The plot of survival, like one sees in so many dystopian novels these days, is not the territory DeLillo seeks to map. The Silence is not a story of rugged teenage heroines, bombed-out wastelands, or a brave interstellar search for a new world beyond our own. What many readers will recognize in the second half of DeLillo’s novel, I suspect, is an uncomfortable black mirror on the strange earthly spaces of these past months and years.
“I look into the mirror and I don’t know who I’m looking at,” says Martin, a young man who lives alone but is joined to these two couples on Super Bowl Sunday. Martin is the uncoupled, the loner allowed in like a reminder of life’s perpetual exceptions, such as the bachelor Max prefers to call “Jesus of Nazareth” or “the Nazarene.”
“The face looking back at me doesn’t seem to be mine,” Martin says. “But then again why should it? Is the mirror a truly reflective surface?”
Martin is a fascinating character. Max’s wife, Diane, certainly finds him to be so. Martin, like Diane, is a teacher and student of physics. He is obsessed with Einstein and a particular document: Einstein’s 1912 Manuscript on the Special Theory of Relativity. Some readers may not find Martin as alluring as Diane does. They may see in him what skeptical readers of DeLillo locate in many of his characters (like Martin Ridnour from Falling Man): an autodidact. When I was a younger writer, I once had an agent tell me, “Stay away from DeLillo.”

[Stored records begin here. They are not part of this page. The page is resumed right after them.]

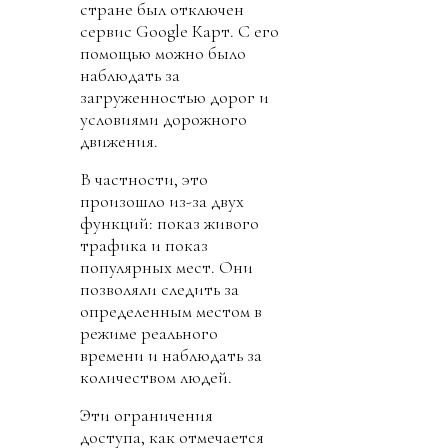
стране был отключен
сервис Google Карт. С его
помощью можно было
наблюдать за
загруженностью дорог и
условиями дорожного
движения.
В частности, это
произошло из-за двух
функций: показ живого
трафика и показ
популярных мест. Они
позволяли следить за
определенным местом в
режиме реального
времени и наблюдать за
количеством людей.
Эти ограничения
доступа, как отмечается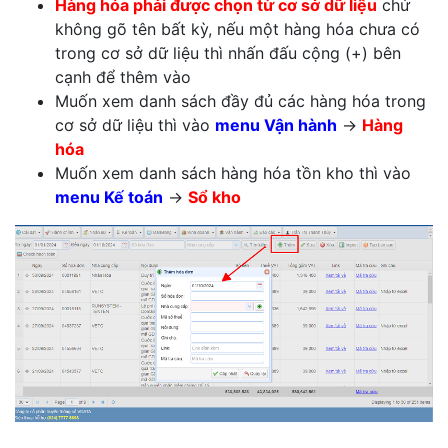
Hàng hóa phải được chọn từ cơ sở dữ liệu
chứ
không gõ tên bất kỳ, nếu một hàng hóa chưa có
trong cơ sở dữ liệu thì nhấn đấu cộng (+) bên
cạnh để thêm vào
Muốn xem danh sách đầy đủ các hàng hóa trong
cơ sở dữ liệu thì vào
menu Vận hành
->
Hàng
hóa
Muốn xem danh sách hàng hóa tồn kho thì vào
menu Kế toán
->
Sổ kho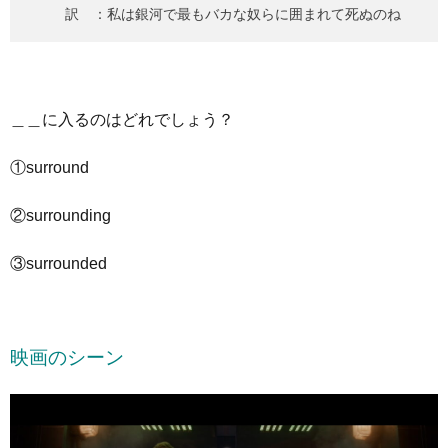
訳 ：私は銀河で最もバカな奴らに囲まれて死ぬのね
＿＿に入るのはどれでしょう？
①surround
②surrounding
③surrounded
映画のシーン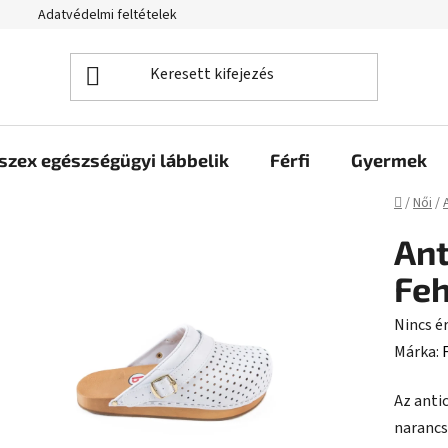
Adatvédelmi feltételek
szex egészségügyi lábbelik
Férfi
Gyermek
Kezdől
/
Női
/
Ant
Fe
A
Nincs é
termék
Márka:
átlagos
Az anti
értékel
narancsb
5-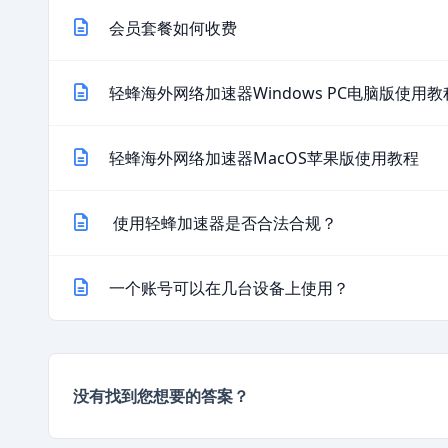
会员套餐如何收费
轻蜂海外网络加速器Windows PC电脑版使用教
轻蜂海外网络加速器MacOS苹果版使用教程
使用轻蜂加速器是否合法合规？
一个账号可以在几台设备上使用？
没有找到您想要的答案？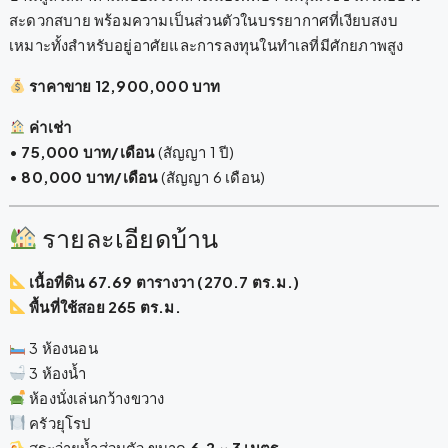
สะดวกสบาย พร้อมความเป็นส่วนตัวในบรรยากาศที่เงียบสงบ
เหมาะทั้งสำหรับอยู่อาศัยและการลงทุนในทำเลที่มีศักยภาพสูง
ราคาขาย 12,900,000 บาท
ค่าเช่า
•
75,000 บาท/เดือน
(สัญญา 1 ปี)
•
80,000 บาท/เดือน
(สัญญา 6 เดือน)
รายละเอียดบ้าน
เนื้อที่ดิน 67.69 ตารางวา (270.7 ตร.ม.)
พื้นที่ใช้สอย 265 ตร.ม.
3 ห้องนอน
3 ห้องน้ำ
ห้องนั่งเล่นกว้างขวาง
ครัวยุโรป
สระว่ายน้ำส่วนตัว ขนาด
6.2 × 3 เมตร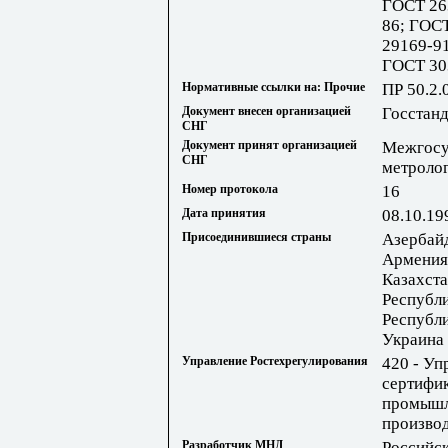
ГОСТ 26
86; ГОС
29169-9
ГОСТ 30
Нормативные ссылки на: Прочие
ПР 50.2.
Документ внесен организацией
Госстан
СНГ
Документ принят организацией
Межгосу
СНГ
метроло
Номер протокола
16
Дата принятия
08.10.19
Присоединившиеся страны
Азербай
Армения;
Казахста
Республи
Республи
Украина
Управление Ростехрегулирования
420 - Уп
сертифик
промышл
произво
Разработчик МНД
Российс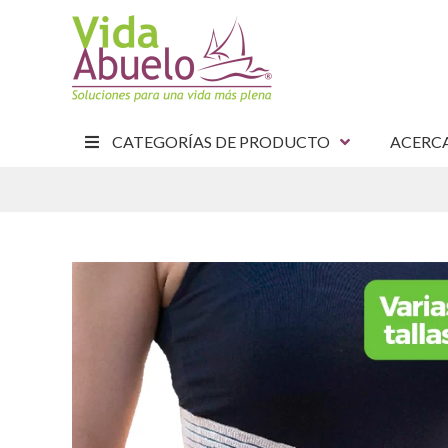
CATEGORÍAS DE PRODUCTO
ACERC
E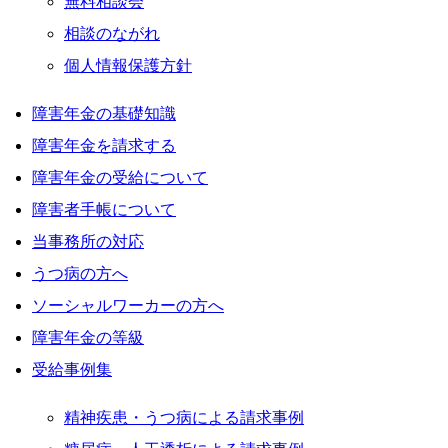
無料相談会
相談のながれ
個人情報保護方針
障害年金の基礎知識
障害年金を請求する
障害年金の受給について
障害者手帳について
当事務所の対応
うつ病の方へ
ソーシャルワーカーの方へ
障害年金の等級
受給事例集
精神疾患・うつ病による請求事例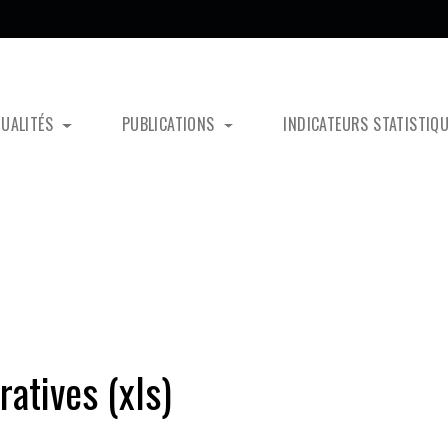
TUALITÉS
PUBLICATIONS
INDICATEURS STATISTIQ
atives (xls)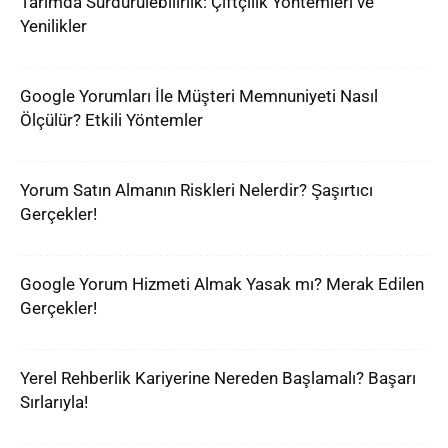
Tarımda Sürdürülebilirlik: Çiftçilik Yöntemleri ve
Yenilikler
Google Yorumları İle Müşteri Memnuniyeti Nasıl
Ölçülür? Etkili Yöntemler
Yorum Satın Almanın Riskleri Nelerdir? Şaşırtıcı
Gerçekler!
Google Yorum Hizmeti Almak Yasak mı? Merak Edilen
Gerçekler!
Yerel Rehberlik Kariyerine Nereden Başlamalı? Başarı
Sırlarıyla!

I think that agent cared for me. Perhaps he knew that many American readers have a hard time when confronted with adult characters who have ideas. But DeLillo, like so many francophone filmmakers, theorists, and writers (think Godard, Baudrillard, and Houellebecq), has always pushed back against America’s anti-intellectualism and has made a career out of finding space for theorizing voices, like Lee Harvey Oswald, whom many of his peers dare not touch. Martin’s musings on Einstein are not superfluous to this story, nor are they without a certain poetry all their own. I imagine many faithful readers of DeLillo will find in Martin’s voice an echo of Stevens’s “The Planet on the Table,” an artist reflecting on the body of his work.
Einstein’s theories, far from disembodied acts of autodidacticism, have visibly changed human perception and the contours of this planet. The theory that gave the people of Japan the wastelands of Hiroshima and Nagasaki may also be the vision that altered and continues to alter the spacetime imaginary of contemporary writers like DeLillo, as well as those fortunate readers who now have another opportunity to turn off their phones and their “neural interfaces” and face, once again, the great monk of American letters.